What to do »
Reproduce the entries below exactly, but leave the pictures out.

[Start of section]

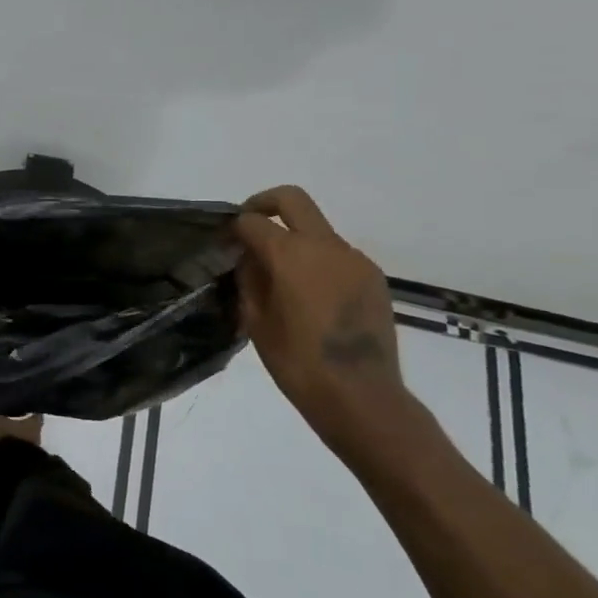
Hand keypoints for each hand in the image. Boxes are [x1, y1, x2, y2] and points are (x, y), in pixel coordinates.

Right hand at [232, 186, 415, 456]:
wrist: (361, 397)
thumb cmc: (297, 363)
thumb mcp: (256, 320)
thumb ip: (249, 278)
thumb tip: (247, 257)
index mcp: (291, 255)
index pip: (253, 221)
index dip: (234, 228)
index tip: (224, 244)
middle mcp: (326, 246)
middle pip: (292, 200)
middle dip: (264, 204)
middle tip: (249, 226)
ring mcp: (354, 260)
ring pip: (317, 230)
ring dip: (295, 239)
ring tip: (282, 277)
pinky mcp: (373, 278)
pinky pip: (337, 256)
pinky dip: (317, 262)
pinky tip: (310, 296)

[End of section]

Task result »
Hand keypoints for each hand in the image. Boxes are [x1, y1, x2, y2] and points are (x, y), in pixel coordinates.

Right hand at [232, 186, 415, 456]:
wrist: (361, 397)
thumb cmc: (297, 363)
thumb mcp: (256, 320)
thumb ip: (249, 278)
thumb tip: (247, 257)
index mcp: (291, 255)
index pip: (253, 221)
index dip: (234, 228)
index tip: (224, 244)
middle mcp: (326, 246)
middle pip: (292, 200)
middle dip: (264, 204)
middle tip: (249, 226)
ring mcp: (354, 260)
ring pip: (317, 230)
ring dip: (295, 239)
ring tip: (282, 277)
pinky mcp: (373, 278)
pinky pip: (337, 256)
pinky dip: (317, 262)
pinky tip: (310, 296)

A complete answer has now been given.